WHAT TO WORK ON:
Nothing is needed except the lines below that run from the one with "overlooked areas in the home, but they also" through the one with "might be smart to use dividers to keep the", repeated exactly.

MATERIALS PROVIDED:

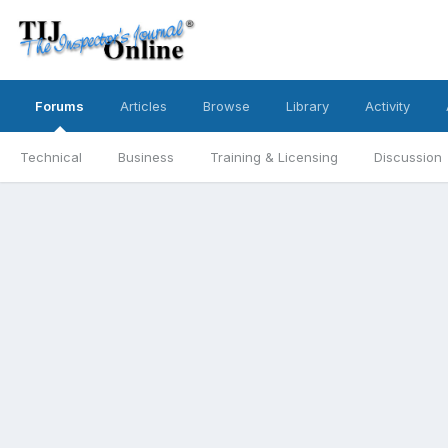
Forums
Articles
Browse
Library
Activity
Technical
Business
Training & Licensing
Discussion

...

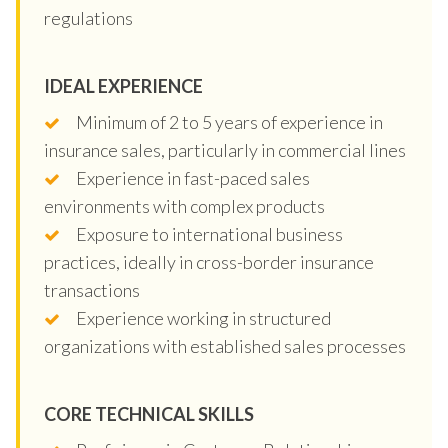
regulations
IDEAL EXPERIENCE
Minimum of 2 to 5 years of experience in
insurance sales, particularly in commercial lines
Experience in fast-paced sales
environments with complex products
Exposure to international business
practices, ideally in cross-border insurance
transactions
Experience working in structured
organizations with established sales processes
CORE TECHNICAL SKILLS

---

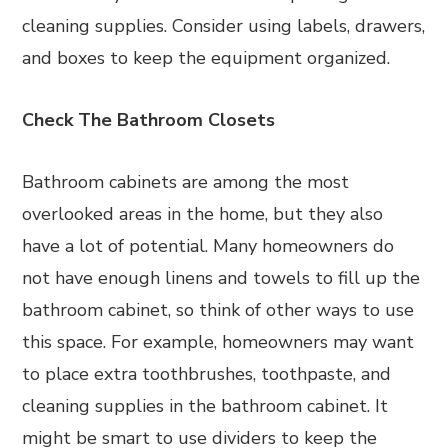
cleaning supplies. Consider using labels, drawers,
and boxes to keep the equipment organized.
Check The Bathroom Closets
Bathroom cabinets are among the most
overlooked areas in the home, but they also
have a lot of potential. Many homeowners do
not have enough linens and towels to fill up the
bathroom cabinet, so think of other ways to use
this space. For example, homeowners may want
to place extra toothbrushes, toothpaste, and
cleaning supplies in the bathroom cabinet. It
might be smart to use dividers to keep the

SOLUTION FOR THIS TASK:
overlooked areas in the home, but they also
have a lot of potential. Many homeowners do
not have enough linens and towels to fill up the
bathroom cabinet, so think of other ways to use
this space. For example, homeowners may want
to place extra toothbrushes, toothpaste, and
cleaning supplies in the bathroom cabinet. It
might be smart to use dividers to keep the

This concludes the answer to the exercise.